Very much like Signal magazine of the Third Reich during World War II, black propaganda knows no limits, no ethics. From simple private conversations, chatting sequences to Prime Minister Recep Tayyip Erdoğan's directives to his collaborators, everything has been recorded, kept, studied, fabricated, falsified and prepared to destabilize the agenda with an ever-increasing number of so-called "scandals."
What really is scandalous is the fact that an unnamed and faceless organization has prepared, unbeknownst to state authorities, security forces and systems huge propaganda machinery, whose authenticity can never be proven, but whose effects are devastating for democracy and can dictate its agenda over the political and intellectual establishment.
It is not an electoral campaign for local governance; it has turned into questioning the dependability of the state structure as a whole. If a prime minister can remain so vulnerable to outrageous propaganda, which one of us can feel safe at home, at work or at all?

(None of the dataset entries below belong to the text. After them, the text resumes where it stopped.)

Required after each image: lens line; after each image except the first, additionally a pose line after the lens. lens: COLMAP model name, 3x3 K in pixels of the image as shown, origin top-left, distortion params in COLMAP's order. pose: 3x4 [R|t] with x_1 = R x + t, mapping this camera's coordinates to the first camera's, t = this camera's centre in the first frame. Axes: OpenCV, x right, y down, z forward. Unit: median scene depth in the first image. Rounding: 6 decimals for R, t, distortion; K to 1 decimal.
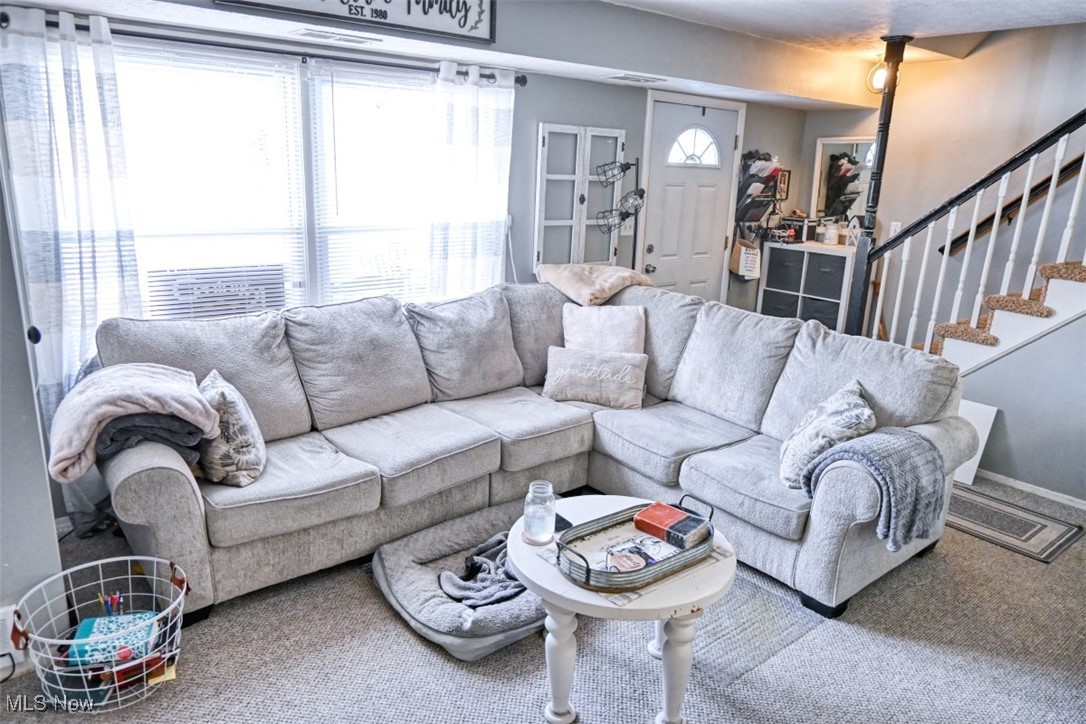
lens RADIAL K [[733.9, 0, 561.7], [0, 733.9, 370.4], [0, 0, 1]] dist [-0.002688, -0.003529]
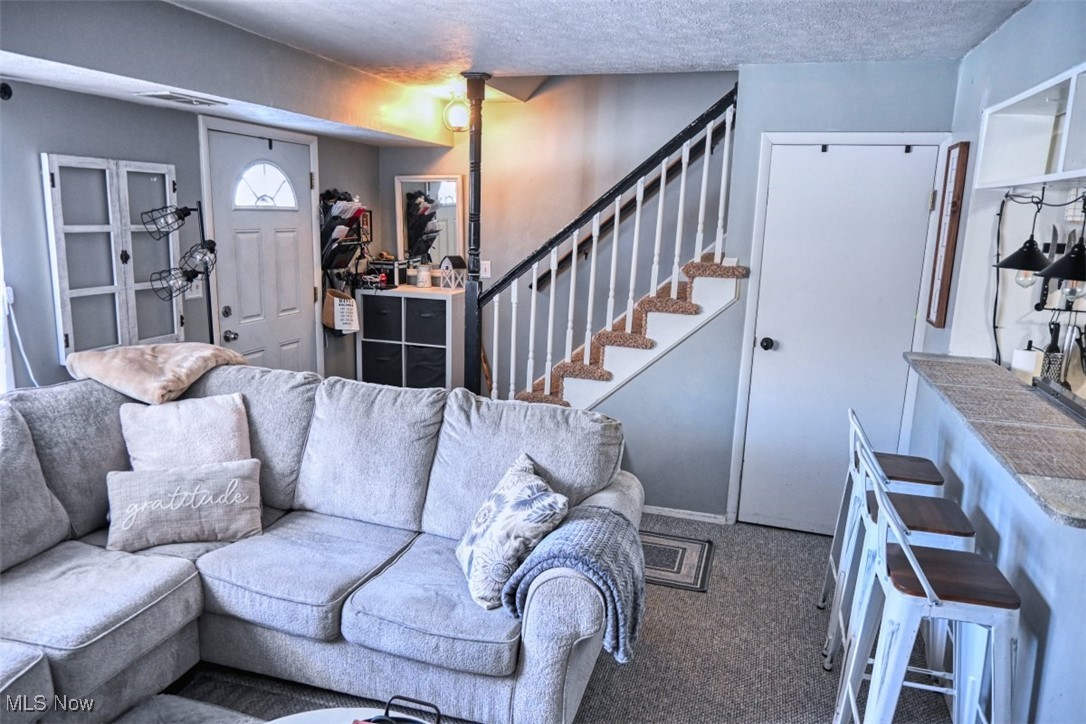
lens RADIAL K [[733.9, 0, 545.7], [0, 733.9, 367.8], [0, 0, 1]] dist [-0.002688, -0.003529]
pose [[0.842572, -0.126705, 0.523467, -0.016776], [0.150813, 0.988556, -0.003469, -0.061702], [-0.517037, 0.081869, 0.852039, 0.176655]]
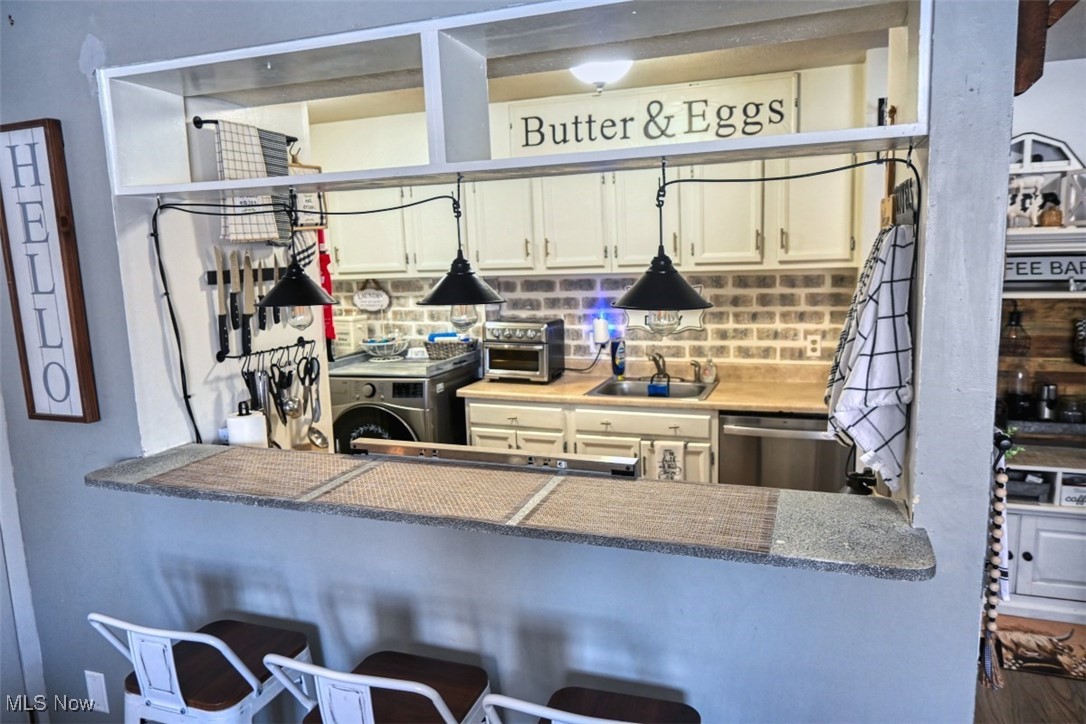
lens RADIAL K [[733.9, 0, 542.8], [0, 733.9, 361.6], [0, 0, 1]] dist [-0.002688, -0.003529]
pose [[-0.502225, -0.163450, 0.849149, 0.209941], [0.244863, 0.914902, 0.320929, -0.164001], [-0.829344, 0.369104, -0.419464, 0.576777]]
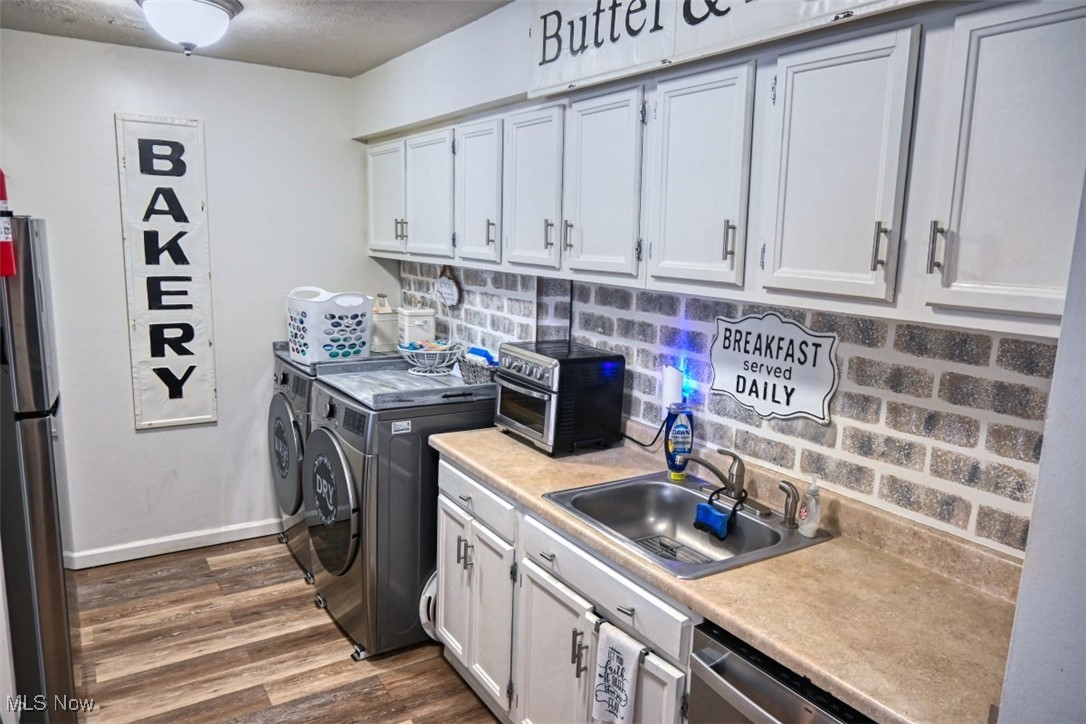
lens RADIAL K [[733.9, 0, 543.0], [0, 733.9, 364.8], [0, 0, 1]] dist [-0.002688, -0.003529]
pose [[0.116797, -0.219283, 0.968645, 0.478449], [0.243447, 0.951886, 0.186135, 0.001321], [-0.962856, 0.214074, 0.164562, 0.034207]]
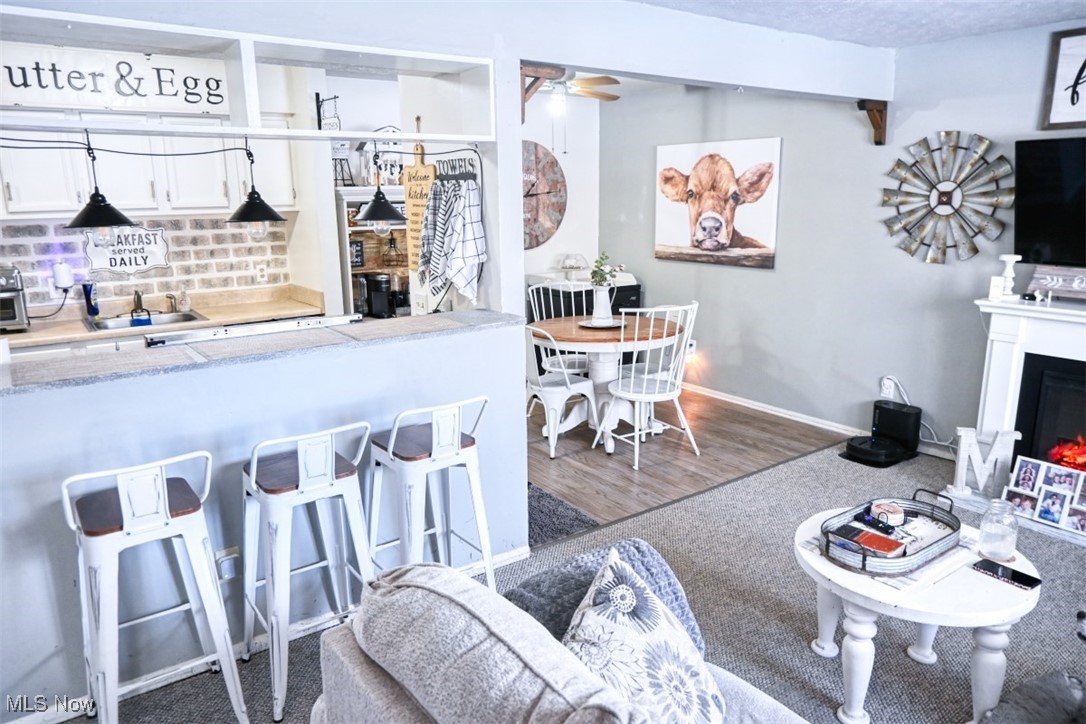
lens RADIAL K [[733.9, 0, 537.5], [0, 733.9, 353.9], [0, 0, 1]] dist [-0.002688, -0.003529]
pose [[-0.997587, -0.048570, 0.049613, 0.318087], [-0.018957, 0.877969, 0.478341, -0.275989], [-0.066792, 0.476247, -0.876771, 1.013331]]
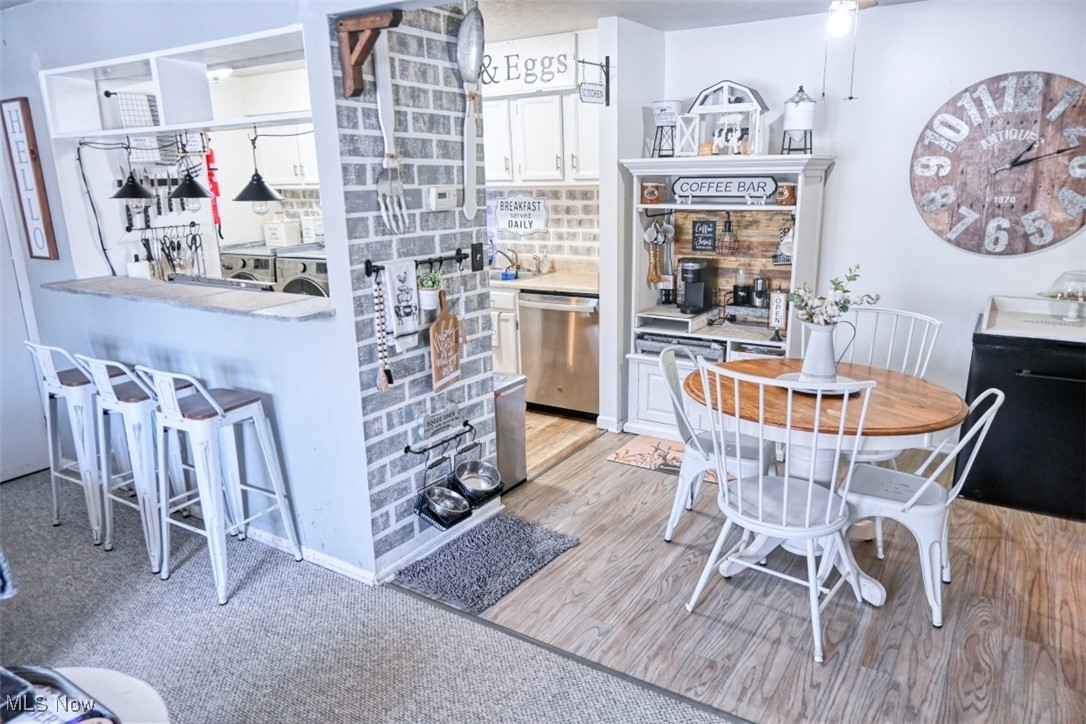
lens RADIAL K [[733.9, 0, 541.4], [0, 733.9, 361.7], [0, 0, 1]] dist [-0.002688, -0.003529]
pose [[-0.314073, -0.282301, 0.906457, -0.305907], [0.267060, 0.889948, 0.369691, -0.106780], [-0.911064, 0.358189, -0.204117, 0.307072]]
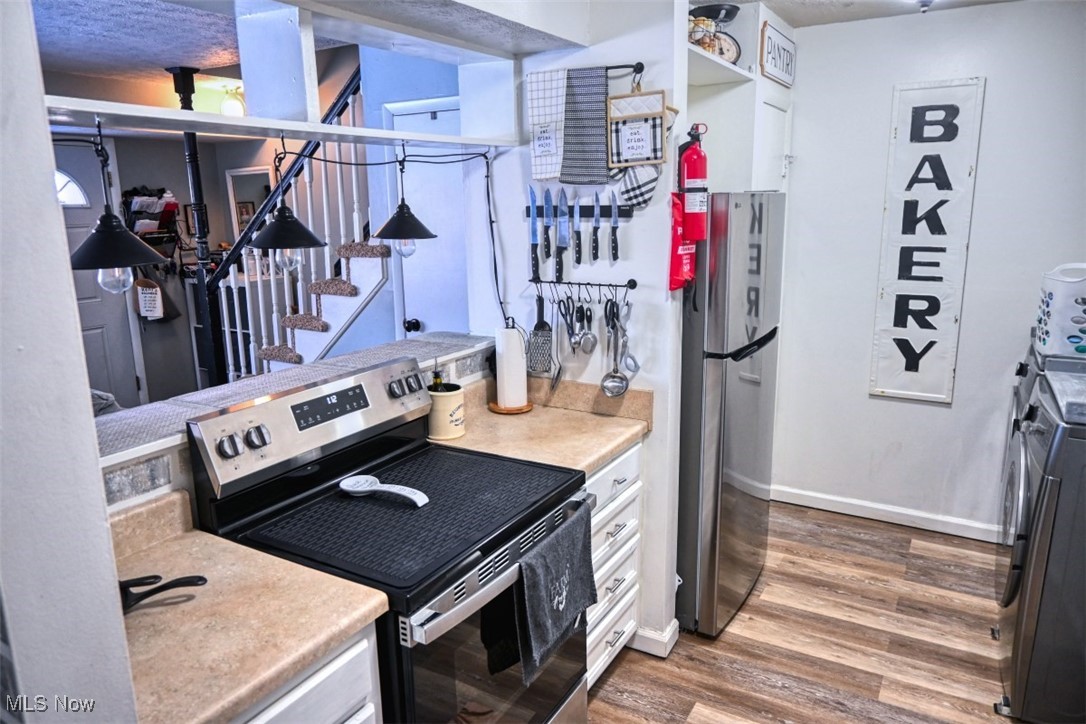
lens RADIAL K [[733.9, 0, 534.8], [0, 733.9, 366.1], [0, 0, 1]] dist [-0.002688, -0.003529]
pose [[0.939776, -0.136665, 0.313280, 0.582109], [0.150244, 0.988457, -0.019497, 0.040139], [-0.306999, 0.065391, 0.949461, -0.074274]]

The scorched earth policy of the Gülen Movement can be fought through the instruments that any democracy is legitimately entitled to use. But if such an ignominious propaganda war can be accepted as "everyday politics" by the rest of the political elite, it might result in the disappearance of the social contract between the citizens and the state. A simple look towards the Russian Federation can show how dangerous such an evolution can be.
The upcoming elections will no longer be a vote of confidence for the prime minister, but they will be a litmus test for Turkish democracy to deliver a structure where transparency, accountability and participation will become the key principles. It will take a great deal of effort on the part of the opposition to accept the existence of such a danger, but in the aftermath of the elections, everyone should perform a thorough self-evaluation and decide whether Turkey deserves a democratic government and a democratic opposition.